Seldom are Test matches exciting these days, and when one of the teams participating is the West Indies, action is guaranteed. Against India at the Sabina Park in Kingston, playing only his second Test, Roston Chase became the third West Indian to score a hundred and pick up a five-wicket haul in the same match, but more importantly, shepherded one of West Indies’ most miraculous escapes in recent memory.
With six wickets to get in three sessions, India started favourites to wind things up in a session or two at max. But at the other end, standing between India and their plans was Chase. West Indies, from a point where they were trailing by 256 runs, dug deep, resisted anything and everything India threw at them, lost only two wickets, took the lead and denied India a 2-0 lead in the series. For the first time since 1998, Jamaica has produced a drawn game, and it needed a special innings indeed – Chase’s unbeaten 137 in this case – to change that trivia.
With 10 overs left, and West Indies having taken a lead of 84 runs, Virat Kohli and Jason Holder shook hands and decided to settle for a draw. Chase went back to the dressing room amid pomp, applauds and numerous of pats on his back, including that of the Indian captain. Rain had helped West Indies a day before. Today, they helped themselves.

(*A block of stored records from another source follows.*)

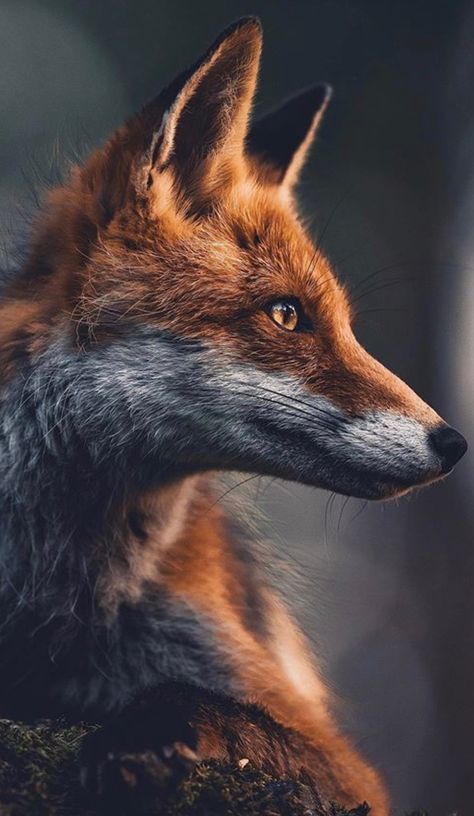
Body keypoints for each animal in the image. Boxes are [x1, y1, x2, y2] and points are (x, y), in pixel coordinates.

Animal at [0, 16, 467, 815]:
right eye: (287, 315)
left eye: (345, 325)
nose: (455, 442)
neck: (51, 597)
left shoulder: (346, 768)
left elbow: (210, 704)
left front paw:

In 88.1 overs, India gave away 340 runs with two wickets to show. They tried, at times even to mentally disintegrate the opposition. Kohli and Chase exchanged words and Amit Mishra, out of frustration, once threw the ball back to the keeper. India aren’t used to something as resilient as this from their opponents in this series. For a change, West Indies were willing to put up a fight. A fight that paid off rather handsomely.
Chase’s alliances, first a 93-run stand with Jermaine Blackwood and then two century associations with Shane Dowrich and Holder was detrimental in making India wait. He showed intent in support of Blackwood – who became the first player after Shivnarine Chanderpaul from 2014 to hit twin fifties in the match – and Dowrich, who contributed with a gritty knock of 74.
Chase did everything right. When Ishant pitched it wide, he cut him fiercely. When Shami over pitched, he drove him down. When Umesh banged it in, he pulled him. He attacked Mishra and looked in control while facing R Ashwin. Of course, he had partners to thank at the other end, but his poise simply stood out. Such was his composure that everyone he batted with got a fifty, Holder included. In fact, it was only first time in West Indies’ history that their players at No. 5, 6, 7 and 8 had hit half-centuries in the same innings. It was truly a heart-warming effort.
West Indies must have really hit the nets hard overnight. On a bright and sunny day, Blackwood and Chase allowed them to score 167 before lunch. Many expected them to probably just hang in, but the unit displayed defiance. West Indies’ frailty to the short ball was a concern a day earlier and in the first innings. This time though, the batsmen looked at ease barring a few balls that climbed up.
It was almost as if Blackwood took off from where he’d left in the first innings. No pacer was spared of his meaty hits. Even West Indies’ chief tormentor Ashwin wasn’t spared. In his first over, Blackwood danced down and drilled a ball past Ashwin for a boundary almost inflicting a feeling of amazement in the Indian camp. A flat six followed. Ashwin and Kohli almost couldn’t believe it.